Supplied entries:
===============

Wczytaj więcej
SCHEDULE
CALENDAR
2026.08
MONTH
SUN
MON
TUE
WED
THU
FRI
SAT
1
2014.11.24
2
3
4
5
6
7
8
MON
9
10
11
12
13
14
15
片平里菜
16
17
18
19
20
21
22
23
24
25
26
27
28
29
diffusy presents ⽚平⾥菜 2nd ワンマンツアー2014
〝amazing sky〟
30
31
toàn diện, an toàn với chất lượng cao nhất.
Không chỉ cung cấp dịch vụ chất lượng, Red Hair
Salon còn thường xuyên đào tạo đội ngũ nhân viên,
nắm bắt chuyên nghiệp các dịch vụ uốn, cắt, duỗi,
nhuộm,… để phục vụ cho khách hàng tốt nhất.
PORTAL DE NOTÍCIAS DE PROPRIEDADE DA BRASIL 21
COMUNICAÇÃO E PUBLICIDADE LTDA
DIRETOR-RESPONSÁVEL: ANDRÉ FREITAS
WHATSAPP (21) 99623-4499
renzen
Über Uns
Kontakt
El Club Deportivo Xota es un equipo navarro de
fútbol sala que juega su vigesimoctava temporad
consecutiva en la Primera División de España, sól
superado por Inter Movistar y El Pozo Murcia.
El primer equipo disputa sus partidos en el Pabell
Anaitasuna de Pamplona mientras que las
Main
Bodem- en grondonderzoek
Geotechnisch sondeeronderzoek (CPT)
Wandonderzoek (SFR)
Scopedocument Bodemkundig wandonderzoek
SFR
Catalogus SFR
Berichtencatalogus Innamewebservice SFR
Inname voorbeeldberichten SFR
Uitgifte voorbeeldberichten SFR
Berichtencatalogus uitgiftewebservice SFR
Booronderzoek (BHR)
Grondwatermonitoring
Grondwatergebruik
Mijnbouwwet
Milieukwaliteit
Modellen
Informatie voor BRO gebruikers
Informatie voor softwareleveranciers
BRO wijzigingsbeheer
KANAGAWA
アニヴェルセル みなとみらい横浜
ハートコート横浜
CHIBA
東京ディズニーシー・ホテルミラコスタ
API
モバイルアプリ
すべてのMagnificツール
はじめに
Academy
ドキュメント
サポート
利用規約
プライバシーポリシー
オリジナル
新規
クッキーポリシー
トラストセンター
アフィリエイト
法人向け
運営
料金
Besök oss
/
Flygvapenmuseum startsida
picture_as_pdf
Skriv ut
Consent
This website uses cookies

===============

Problem to solve: Everything from the line with "アニヴェルセル みなとみらい横浜" through the end of the listing, both ends included, needs to be transcribed exactly, with no other lines.

Written solution:
アニヴェルセル みなとみらい横浜
ハートコート横浜
CHIBA
東京ディズニーシー・ホテルミラコスタ
API
モバイルアプリ
すべてのMagnificツール
はじめに
Academy
ドキュメント
サポート
利用規約
プライバシーポリシー
オリジナル
新規
クッキーポリシー
トラストセンター
アフィリエイト
法人向け
運営
料金
Besök oss
/
Flygvapenmuseum startsida
picture_as_pdf
Skriv ut
Consent
This website uses cookies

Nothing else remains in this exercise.